** 選定文 **
つるちゃんからの手紙8月号(令和3年8月号)
 

「遅すぎた、抜歯しかない・・・・」私は肩を落とした。

食事が急に摂れなくなった、その寝たきりの患者さんの口の中は、すさまじく歯周病が進行しており、もう手の施しようがない状態であった。それでも私は看過せずに、勇気を振り絞って治療に携わった。途中、絶望しかかった時も「これは天に試されているんだ」と自分に言い聞かせ、覚悟して歯科治療を行った。

今から20年以上も前の話である。私は漁村にある小さな歯科診療所で「雇われ院長」をしていた。近くの島では高齢化が進んでいて、島から出ることができない寝たきりの方の訪問診療に出かけていた。要請があれば、お昼休みや休日も身を粉にして働いた。

外来と往診の違うところは、デンタルチェアー(診療台)が無いので、患者の口の中を診るためには懐中電灯を持っていき、かなり不自然な姿勢を長時間強いられることだ。また、うがいが簡単にできないので、刺激の強い薬剤などは全く使用できない。エックス線撮影や、歯の型を一つとるにも、たくさんの材料や機材を持参しないといけないことだ。持っていくだけで重労働。

抜歯する時は本当に苦労した。不自然な姿勢で、暗い口の中で抜歯をするのはとても大変だ。患者はベッドの上から動くことはできない。歯茎は真っ赤に腫れていて、痛みが強いために食事が何日も摂れていないため栄養状態が極めて悪化している。島には歯医者がいないから、仕方がないのだ。私がやるしかない。炎症があるところの歯を抜くというのは外来であっても難しい。麻酔は効きにくいし、出血はなかなか止まらない。場合によっては歯の根が骨に癒着している。やっと抜歯できたとしても、暗い中で、必死に縫合を行うのである。止血を確認するとほっとする。でも、そんな余裕はない。その島は一日4便の定期船しかなく、ぐずぐずしていると帰りの船に乗り遅れる。最終便に乗り遅れると、一人で野宿だ。

** 提供資料 **

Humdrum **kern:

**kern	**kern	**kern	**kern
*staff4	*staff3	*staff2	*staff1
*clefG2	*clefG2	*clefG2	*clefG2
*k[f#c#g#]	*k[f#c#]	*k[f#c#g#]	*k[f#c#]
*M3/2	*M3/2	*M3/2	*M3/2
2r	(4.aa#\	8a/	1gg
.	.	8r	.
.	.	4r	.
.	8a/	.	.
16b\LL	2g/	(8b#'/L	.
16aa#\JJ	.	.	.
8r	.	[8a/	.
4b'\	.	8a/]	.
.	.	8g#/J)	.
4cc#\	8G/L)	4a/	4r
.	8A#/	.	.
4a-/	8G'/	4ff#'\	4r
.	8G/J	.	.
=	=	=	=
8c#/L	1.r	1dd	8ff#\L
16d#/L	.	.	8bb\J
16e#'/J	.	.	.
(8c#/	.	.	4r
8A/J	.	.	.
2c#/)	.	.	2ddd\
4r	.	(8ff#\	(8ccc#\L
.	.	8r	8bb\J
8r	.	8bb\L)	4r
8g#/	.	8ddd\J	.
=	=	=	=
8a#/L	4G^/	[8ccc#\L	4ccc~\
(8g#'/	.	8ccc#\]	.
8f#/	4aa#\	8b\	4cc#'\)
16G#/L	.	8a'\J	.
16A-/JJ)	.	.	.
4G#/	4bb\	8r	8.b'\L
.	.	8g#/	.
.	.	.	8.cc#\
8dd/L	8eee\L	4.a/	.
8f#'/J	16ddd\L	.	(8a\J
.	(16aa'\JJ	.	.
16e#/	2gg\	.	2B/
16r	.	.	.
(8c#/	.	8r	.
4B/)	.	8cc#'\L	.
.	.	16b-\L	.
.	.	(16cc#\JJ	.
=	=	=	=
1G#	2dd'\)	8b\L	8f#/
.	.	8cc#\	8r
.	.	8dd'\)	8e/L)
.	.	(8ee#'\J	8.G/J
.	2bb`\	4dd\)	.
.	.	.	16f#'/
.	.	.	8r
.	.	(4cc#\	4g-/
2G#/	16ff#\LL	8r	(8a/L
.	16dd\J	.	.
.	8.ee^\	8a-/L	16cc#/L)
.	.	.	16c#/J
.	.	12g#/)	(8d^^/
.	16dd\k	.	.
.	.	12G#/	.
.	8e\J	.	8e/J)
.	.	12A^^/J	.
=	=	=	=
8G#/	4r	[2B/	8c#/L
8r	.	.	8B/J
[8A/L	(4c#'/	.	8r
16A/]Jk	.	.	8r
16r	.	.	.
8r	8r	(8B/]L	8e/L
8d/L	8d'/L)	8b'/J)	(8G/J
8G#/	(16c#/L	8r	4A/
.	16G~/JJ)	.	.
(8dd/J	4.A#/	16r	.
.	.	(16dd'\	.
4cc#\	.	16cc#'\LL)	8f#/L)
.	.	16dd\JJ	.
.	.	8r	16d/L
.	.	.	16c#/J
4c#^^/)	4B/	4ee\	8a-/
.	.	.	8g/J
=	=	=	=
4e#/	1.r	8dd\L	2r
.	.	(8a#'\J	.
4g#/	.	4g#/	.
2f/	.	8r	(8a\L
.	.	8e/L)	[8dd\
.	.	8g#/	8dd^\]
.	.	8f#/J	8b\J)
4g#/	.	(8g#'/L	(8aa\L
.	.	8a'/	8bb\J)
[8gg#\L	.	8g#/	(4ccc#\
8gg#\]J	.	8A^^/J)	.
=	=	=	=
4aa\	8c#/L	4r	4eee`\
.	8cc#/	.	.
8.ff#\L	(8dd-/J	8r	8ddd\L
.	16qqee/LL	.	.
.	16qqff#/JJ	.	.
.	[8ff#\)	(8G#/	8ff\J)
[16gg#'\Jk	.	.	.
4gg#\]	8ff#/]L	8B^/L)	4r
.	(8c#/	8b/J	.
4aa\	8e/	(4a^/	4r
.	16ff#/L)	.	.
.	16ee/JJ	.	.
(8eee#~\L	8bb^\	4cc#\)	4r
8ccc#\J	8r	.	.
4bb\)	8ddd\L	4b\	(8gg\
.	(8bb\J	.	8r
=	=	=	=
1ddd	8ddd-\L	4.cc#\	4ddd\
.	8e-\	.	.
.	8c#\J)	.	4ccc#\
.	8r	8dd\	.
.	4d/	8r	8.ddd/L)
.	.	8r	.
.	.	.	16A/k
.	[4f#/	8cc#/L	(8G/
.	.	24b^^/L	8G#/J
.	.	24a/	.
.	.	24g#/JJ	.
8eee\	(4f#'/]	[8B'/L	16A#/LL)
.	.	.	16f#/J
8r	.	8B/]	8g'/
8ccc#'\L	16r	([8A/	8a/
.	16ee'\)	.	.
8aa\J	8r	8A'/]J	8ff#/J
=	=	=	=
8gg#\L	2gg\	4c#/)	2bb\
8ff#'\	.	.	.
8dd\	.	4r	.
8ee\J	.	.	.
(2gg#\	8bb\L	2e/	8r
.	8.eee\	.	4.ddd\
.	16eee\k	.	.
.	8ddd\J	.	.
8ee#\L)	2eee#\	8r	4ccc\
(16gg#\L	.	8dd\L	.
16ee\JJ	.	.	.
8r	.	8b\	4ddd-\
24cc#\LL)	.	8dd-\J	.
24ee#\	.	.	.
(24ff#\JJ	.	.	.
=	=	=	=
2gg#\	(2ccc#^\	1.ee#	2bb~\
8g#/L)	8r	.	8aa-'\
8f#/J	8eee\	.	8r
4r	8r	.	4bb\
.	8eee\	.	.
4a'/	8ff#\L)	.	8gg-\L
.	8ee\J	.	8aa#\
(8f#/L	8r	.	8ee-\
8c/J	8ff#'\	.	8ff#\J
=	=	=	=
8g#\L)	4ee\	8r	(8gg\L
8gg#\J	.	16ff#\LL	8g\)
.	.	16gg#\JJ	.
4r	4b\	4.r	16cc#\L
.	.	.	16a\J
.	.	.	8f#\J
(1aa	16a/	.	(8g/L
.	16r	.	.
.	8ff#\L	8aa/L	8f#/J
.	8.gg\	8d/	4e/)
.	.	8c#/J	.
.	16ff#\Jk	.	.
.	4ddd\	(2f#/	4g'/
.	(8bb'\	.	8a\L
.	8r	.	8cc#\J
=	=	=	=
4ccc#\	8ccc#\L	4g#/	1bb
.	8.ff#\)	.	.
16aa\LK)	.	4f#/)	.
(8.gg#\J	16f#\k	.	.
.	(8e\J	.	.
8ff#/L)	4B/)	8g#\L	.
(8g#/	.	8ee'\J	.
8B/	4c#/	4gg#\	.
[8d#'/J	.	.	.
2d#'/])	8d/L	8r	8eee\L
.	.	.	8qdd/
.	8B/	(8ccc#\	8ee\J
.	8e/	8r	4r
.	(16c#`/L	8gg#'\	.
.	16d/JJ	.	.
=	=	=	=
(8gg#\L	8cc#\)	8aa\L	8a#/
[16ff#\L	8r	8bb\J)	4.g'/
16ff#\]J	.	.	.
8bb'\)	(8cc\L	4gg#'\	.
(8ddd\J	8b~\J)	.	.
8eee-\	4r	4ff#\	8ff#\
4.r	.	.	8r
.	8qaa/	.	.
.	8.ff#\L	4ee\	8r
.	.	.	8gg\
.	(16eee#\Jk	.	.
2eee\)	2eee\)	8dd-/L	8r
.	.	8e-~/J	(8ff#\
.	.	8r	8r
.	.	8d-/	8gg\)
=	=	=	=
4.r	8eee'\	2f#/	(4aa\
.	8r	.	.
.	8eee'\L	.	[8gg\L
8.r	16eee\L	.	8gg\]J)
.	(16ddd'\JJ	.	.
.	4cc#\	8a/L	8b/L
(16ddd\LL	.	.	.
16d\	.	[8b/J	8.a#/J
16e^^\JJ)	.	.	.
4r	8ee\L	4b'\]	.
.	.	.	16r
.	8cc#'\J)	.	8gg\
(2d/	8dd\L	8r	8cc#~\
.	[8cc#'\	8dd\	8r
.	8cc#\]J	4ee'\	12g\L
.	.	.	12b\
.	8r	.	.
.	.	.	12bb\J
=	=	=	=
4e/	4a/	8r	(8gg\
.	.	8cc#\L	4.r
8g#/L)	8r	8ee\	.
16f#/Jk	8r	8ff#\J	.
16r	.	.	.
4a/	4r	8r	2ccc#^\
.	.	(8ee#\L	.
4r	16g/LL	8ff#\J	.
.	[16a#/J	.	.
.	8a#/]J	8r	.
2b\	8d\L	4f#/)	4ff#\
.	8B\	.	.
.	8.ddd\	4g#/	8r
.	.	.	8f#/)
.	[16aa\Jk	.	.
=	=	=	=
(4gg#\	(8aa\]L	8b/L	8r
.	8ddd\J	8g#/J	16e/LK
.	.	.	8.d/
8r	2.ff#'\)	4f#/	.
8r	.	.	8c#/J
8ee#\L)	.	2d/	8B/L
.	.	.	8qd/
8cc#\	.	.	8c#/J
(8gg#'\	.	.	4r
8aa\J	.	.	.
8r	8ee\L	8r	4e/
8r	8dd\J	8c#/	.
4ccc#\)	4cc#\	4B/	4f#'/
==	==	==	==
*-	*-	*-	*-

** 取り組む課題 **
a: 往診を振り返る文章によると、その島の定期船は一日に何便あるか。
b: 往診を振り返る文章を、最後の文の後から書き継ぎなさい。

** 課題別の解答 **
a: 一日4便である。

b:
抜歯した翌日も、創部の洗浄に島へ行く。治りが良かったら、「痛くなかった」と患者やその家族から、喜んでもらった。それは私のウデがいいからではない。駆け出しの若い歯科医(私のこと)のウデなんてたかが知れている。たまたまである。少しでも喜んでもらうともっと良くなってほしいと思い、島への往診を続けた。連続して3か月間、休みなしで、この島に通い続けたこともある。

島の患者さんが亡くなると、船着き場の近くにあった私の医院には、火葬の帰りに親族が立ち寄り「先生のおかげで、おじいちゃん、最期は何でも口にできた」と言ってもらえたことがある。うれしかった。私が往診した人がすべてそうであればうれしいが、それは極めて少数である。いつもうまくいくほど、往診での歯科診療は容易ではない。

その経験があって、現在も往診の要請があれば、必ず行くことにしている。声がかかった時には、口の中が相当やられていることが多い。でも島での経験があるので、全く驚かない。昔と違って、往診を手伝ってくれる歯科医師や歯科衛生士がいるから、ずいぶん楽になった。そうは言っても、今外来で通院している患者さんだって、寝たきりになってから、歯が痛んだり入れ歯が破損して、食事ができないという状態には絶対になってほしくない。たまにではあるが、外来で診る患者さんから「もうそんなに長く生きないから、他に悪いとこあっても、そこの治療だけでいいですよ」と、ぶっきらぼうに言われると悲しくなる。その言葉を家族が聞いたらどう思うであろうか。元気なうちはいいが、万一寝たきりになって外来に通えなくなったら、口の中が健康でないと、ある時点でとたんに食事ができなくなる。ことによっては誤嚥性肺炎などの病の入り口になってしまう。口は生きるための最も大切な器官である。「命の入り口、心の出口。噛むことは生きること。」(西日本新聞社 食卓の向こう側より引用)このことを伝えるのは私たち歯科医療従事者しかいない。歯科医院に通える元気なうちには最良の予防と最善の治療をしてほしい。だから、まだまだ私も学び続けないといけないし、どんな人でも口の中が健康なことで、活き活きと豊かで幸福な人生を送って欲しいと願っている。愛野に移転して10年。森山で開業して19年。もうすぐ20年を迎える。20年で医院も成人を迎えるのと同じだと私は考え、思い切ってリニューアルすることにした。虫歯や歯周病をもっともっと減らしたい、そんな願いでより予防歯科を今より高いレベルで実践できる歯科医院を創ることにした。私はまた、初心に戻って地域の人の役に立てるように頑張りたいと思う。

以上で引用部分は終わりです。